It's important to remember that the COD offer to SONY was limited to 3 years, this increased to 5, then to 10 and eventually to "as long as the playstation exists". A lot of these commitments were born because the acquisition was challenged and scrutinised. 

To suggest the camp that opposed the acquisition the day it was announced had no good reason or rationale to object to it is disingenuous, the EC actually shares the CMA concerns over the deal, they disagree on what they think are acceptable concessions. The EC has got further concessions from MS and the CMA seems to be in the process of doing so as well. 

It's important to remember those offerings to Sony were only a way to legally bind MS to counteract Sony's sabotage attempt with something they always knew Xbox would not do anyway as per Ryan's own words prior to any challenge and MS proposal:

“It is not an exclusivity play at all, They’re thinking bigger than that, and they have the cash to make moves like this. I’ve spent a fair amount of time with [Phil] Spencer [and] Bobby [Kotick], and I’m pretty sure we will continue to see Call of Duty on PlayStation for years to come.”

“We have some good stuff cooking. I’m not complacent, I’d rather this didn’t happen, but we’ll be OK, we’ll be more than OK.”

It's also supported by the fact no internal MS documentation/communication with ABK obtained by regulatory bodies ever mentioned that exclusivity was at play with this acquisition.

Yet I agree with you it was not disingenuous to entertain that possibility, what was disingenuous though is discarding Minecraft as a relatable example of what MS can do with the likes of CoD to push the narrative it was undoubtedly MS's plan to do so (I'm no saying you did so personally). It is also worth noting that prior to knowing the EU and CMA had an SLC over the Cloud literally nobody was speaking of the cloud market when highlighting concern over the deals.
┄┄┄┄┄┄
EXERCISE INSTRUCTIONS.
a – In the post about Microsoft's Activision acquisition, how long was the Call of Duty offer to Sony originally limited to?
b – Carry on the post about Microsoft's Activision acquisition, picking up after its final sentence.
┄┄┄┄┄┄
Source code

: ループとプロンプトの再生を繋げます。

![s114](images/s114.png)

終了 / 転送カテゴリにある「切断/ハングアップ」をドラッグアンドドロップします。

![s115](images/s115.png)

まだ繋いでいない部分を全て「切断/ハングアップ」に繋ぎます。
┄┄┄┄┄┄
ANSWERS TO THE EXERCISE.
a – 3 years.

b –
Yup. Microsoft doesn't even need a contract to release COD on PlayStation, as you said, they were only doing it to counter Sony's sabotage attempts, there is not a single shred of evidence that Microsoft had any intention of removing COD from PlayStation despite over 1m internal documents and emails being look through by the FTC, Sony themselves said they don't believe they will remove COD, as you mentioned, Lol.

And now that Sony contract isn't currently enforced by any regulator despite Microsoft offering it because in CMA's case they decided Sony doesn't need the protection and in FTC's case they decided to fuck around. The contract still stands though, Microsoft is still offering it even though they don't have to, as long as Sony wants to sign it, but COD doesn't need a contract to release on PlayStation so maybe they won't bother signing it.

However Sony's current agreement with ABK gives ABK a higher split of the revenue, the traditional is 30% split to Sony for each digital transaction but the contract Sony has for COD is less than that, I forgot what the number is, point is Sony makes less money from COD transactions than they do from a traditional split, however IIRC the Microsoft contract is back to a traditional 30% split.

The contract that Microsoft is offering Sony is better than the deal they have right now with Activision-Blizzard in terms of revenue split, Lol.

Anyway, not enforceable yet because no regulators took it upon themselves to do that and only the EC has enforced Cloud Remedies so far. GeForce Now could be described as being done due to pressure from the FTC/CMA but again neither of them have accepted it and if they got their way, the deal would be dead and no contract, so I find it hard to give FTC/CMA credit for these contracts, the EC would have got them, the EC did get them, if the CMA/FTC run back to Microsoft after being embarrassed in court then they're just trying to save face, they don't care about the contracts.